Menggali Makna Lambang Negara Garuda Pancasila: Simbol Filosofi Bangsa.
Garuda Pancasila, lambang negara Indonesia, bukan hanya sekadar gambar elang perkasa. Ia merupakan representasi dari filosofi Pancasila, dasar negara yang menjadi panduan hidup bangsa Indonesia. Mari kita telaah lebih dalam makna dan simbolisme yang terkandung dalam lambang ini.
Perisai Garuda Pancasila: Menggambarkan Pancasila.
Di tengah dada Garuda, terdapat sebuah perisai yang menggambarkan lima sila dari Pancasila. Namun, simbolisme ini tidak dijelaskan secara struktural, melainkan melalui konsep perisai luar dan dalam yang diusulkan oleh Bung Karno pada 1 Juni 1945. Perisai luar dan dalam ini melambangkan konsep universalisme dan kemanusiaan, kebangsaan, demokrasi musyawarah mufakat, dan demokrasi ekonomi, yang semuanya diikat dengan prinsip ketuhanan yang berkebudayaan.

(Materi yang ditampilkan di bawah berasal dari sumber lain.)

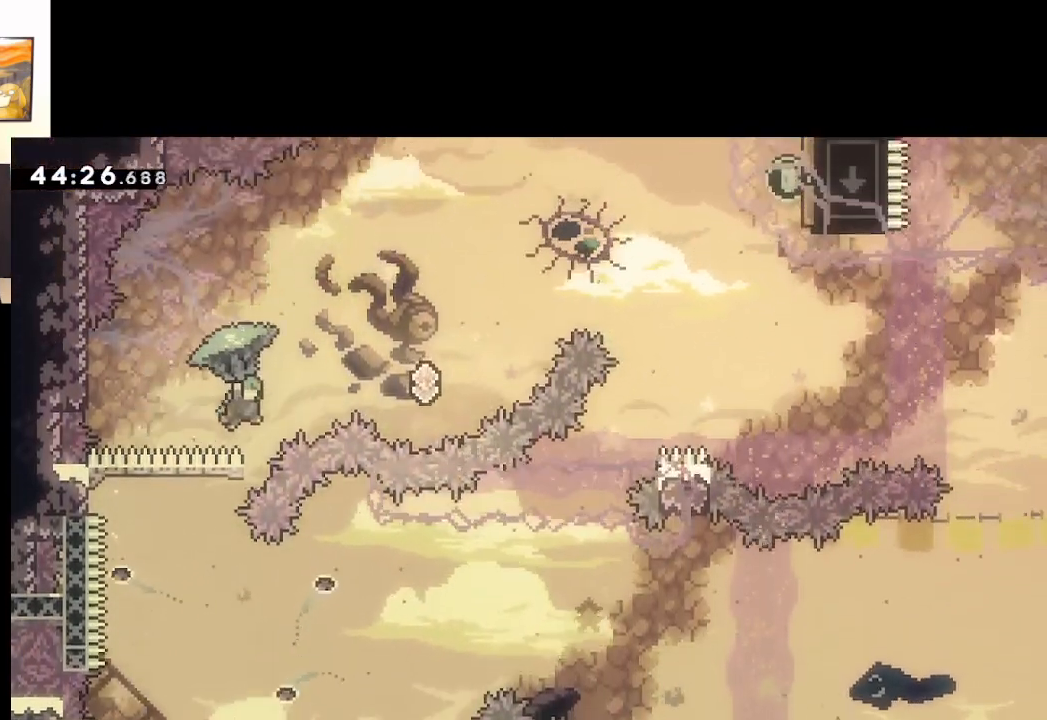
{"buttons": ["A", "X", "L2"], "left_stick": "up-right", "right_stick": "center", "events": [[117, "L2", "up"], [267, "X", "down"], [400, "L2", "down"]]}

Konsep Trisila dan Ekasila.
Menurut Bung Karno, jika Pancasila diperas menjadi trisila, maka menjadi sosio-nasionalisme, sosio-demokrasi, dan ketuhanan yang berkebudayaan. Sedangkan jika diperas lagi menjadi ekasila, maka menjadi gotong royong. Warna merah putih pada perisai melambangkan empat sila, yang diikat oleh sila pertama yaitu ketuhanan, digambarkan dengan perisai kecil di dalam yang berwarna hitam.
Cara Membaca Perisai: Berlawanan Arah Jarum Jam.
Pancasila dalam perisai ini tidak dibaca satu per satu secara berurutan, melainkan melingkar berlawanan arah jarum jam. Ini mengajarkan kita cara berpikir yang tidak struktural dan tidak linear, sesuai dengan konsep gotong royong yang menjadi dasar kebudayaan Indonesia.
Simbolisme Setiap Sila.
Sila Pertama (Ketuhanan yang Maha Esa): Simbol bintang, melambangkan cahaya ketuhanan dari satu titik nan jauh, simbol dari semangat ketuhanan yang universal.
Diusulkan M. Natsir yang digambarkan sebagai bintang ternyata bukan bintang, simbol tersebut adalah nur cahaya semua keyakinan, ajaran, kepercayaan yang datang dari sebuah titik nan jauh di sana yang tidak mampu dipikirkan datang dari mana. Dari sanalah semiotika Ketuhanan yang Maha Esa.
Sila Kedua (Kemanusiaan yang Adil dan Beradab): Digambarkan dengan rantai yang melambangkan generasi tak terputus, menunjukkan kesetaraan dan kesinambungan antara laki-laki dan perempuan.
Diusulkan Sultan Hamid II, sebagai humanity universal digambarkan sebagai generasi yang tak terputus. Ia melambangkannya dengan rantai petak lingkar. Yang bermata lingkar melambangkan generasi keturunan perempuan. Yang bermata petak adalah melambangkan generasi laki-laki.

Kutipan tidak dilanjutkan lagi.